唐澤経営コンサルティング事務所の唐澤です。中小企業診断士・ITストラテジストの資格を持ち、20年以上にわたり、中堅中小企業の経営戦略立案や業務改革、IT化構想策定などのコンサルティングに従事してきました。

このコラムでは、私のこれまでのコンサルティング経験をもとに、中堅中小企業の経営に役立つ情報を発信しています。

近年、中堅中小企業の経営者の方から「期待のエース社員が辞めてしまう」という相談が受けるケースが増えています。離職の理由は1つではなく多岐に渡るのですが、中でも人間関係、特に上司との関係が原因となっているケースが多い印象です。「仕事の悩みの9割は人間関係」とも言われるくらい、人間関係は仕事における最大のストレス源となり得るものです。そのため、期待のエース社員とも言うべき優秀な部下が働き続け、その能力を最大限に発揮できるかどうかは、上司が自身の役割をどれだけしっかり果たせているかにかかっているとも言えます。

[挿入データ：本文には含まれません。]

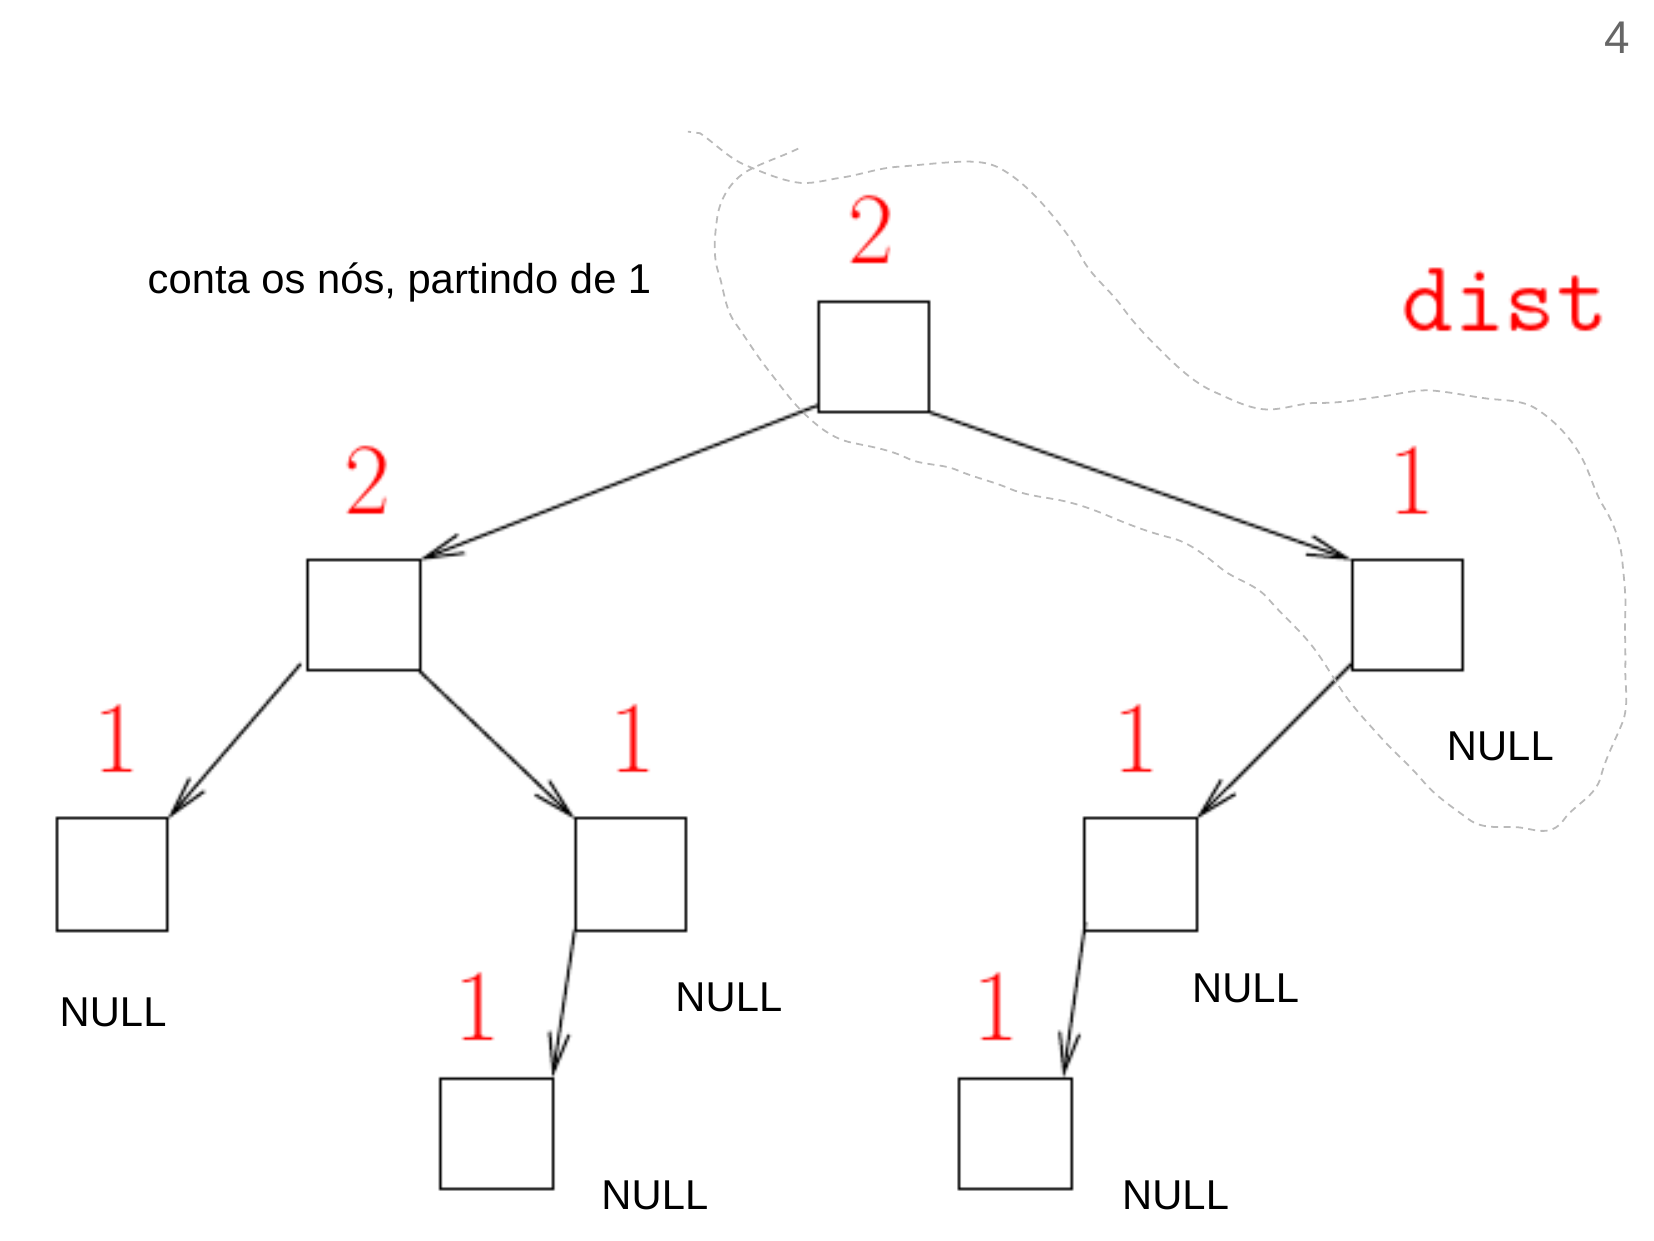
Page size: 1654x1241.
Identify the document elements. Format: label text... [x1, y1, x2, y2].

text_box NULL [1432, 708, 1569, 777]
text_box NULL [44, 974, 182, 1043]
text_box NULL [660, 959, 798, 1028]
text_box NULL [1177, 950, 1314, 1019]
text_box NULL [1107, 1157, 1244, 1226]
text_box NULL [586, 1157, 724, 1226]
text_box conta os nós, partindo de 1 [132, 241, 667, 311]
picture [44, 191, 1610, 1206]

本コラムでは、なぜ期待のエースである優秀な社員が離職を選ぶのか、どのような上司の行動が離職を引き起こすのか、そしてそれを防ぐためには上司がどのようなマインドセットを持ち、行動を変えていくべきかを具体的に解説していきます。

なお、本コラムは、以下の動画をもとに作成しました。動画で詳しく学びたい方はこちらもご視聴ください。

優秀な社員の定義

まず、期待のエース社員とも言うべき「優秀な社員」とは、具体的にどのような人物を指すのでしょうか?実際は、業界や職種、組織の価値観によって定義は異なるため、一括りにはしづらいところですが、本コラムでは以下の3つの特性を持つ社員を「優秀な社員」と定義します。

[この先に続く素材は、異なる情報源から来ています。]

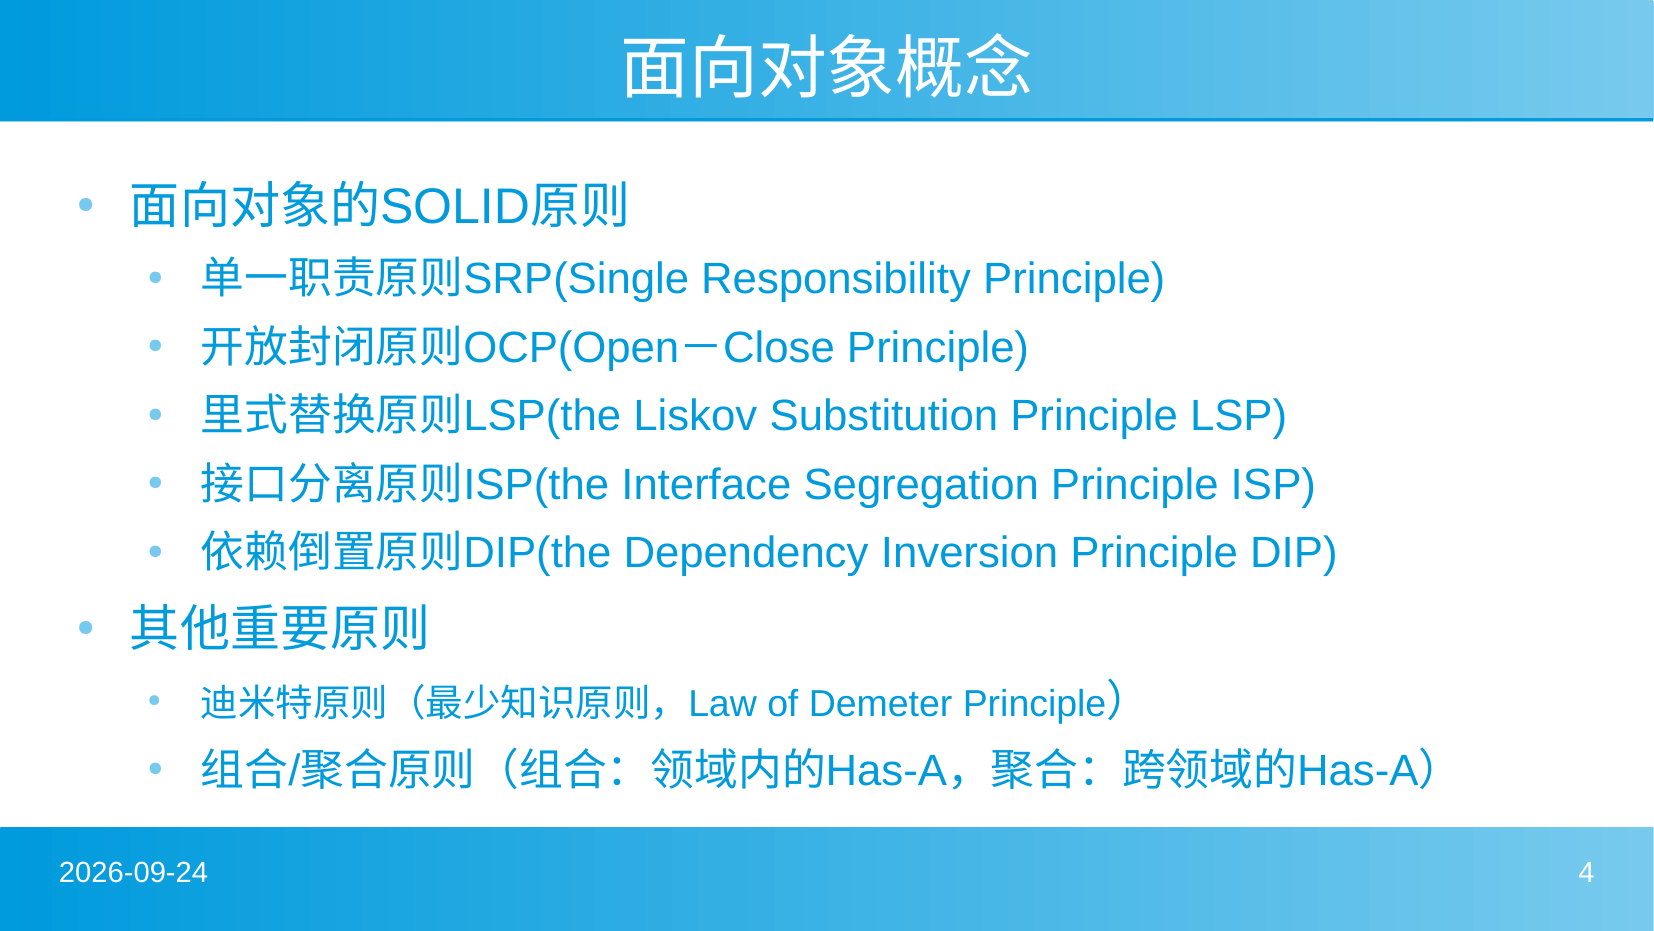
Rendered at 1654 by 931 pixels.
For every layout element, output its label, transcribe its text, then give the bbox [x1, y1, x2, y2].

title 面向对象概念 [59, 28, 1595, 109]
list 面向对象的SOLID原则 单一职责原则SRP(Single Responsibility Principle) 开放封闭原则OCP(Open－Close Principle) 里式替换原则LSP(the Liskov Substitution Principle LSP) 接口分离原则ISP(the Interface Segregation Principle ISP) 依赖倒置原则DIP(the Dependency Inversion Principle DIP) 其他重要原则 迪米特原则（最少知识原则，Law of Demeter Principle） 组合/聚合原则（组合：领域内的Has-A，聚合：跨领域的Has-A） [59, 177, 1595, 768]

  • 自ら課題を見つけ、自ら考えて解決のアクションを実行しながら成果を出せる人
  • 周囲の人を巻き込みながら組織全体のパフォーマンスを高めることができる人
  • 成長意欲を持ちながらずっと成長し続けられる人

このような、自律的に成果を出せ、組織にも貢献し、成長し続ける意欲の高い優秀な社員が、なぜ離職を選んでしまうのでしょうか?そこには、上司の行動が深く関わっています。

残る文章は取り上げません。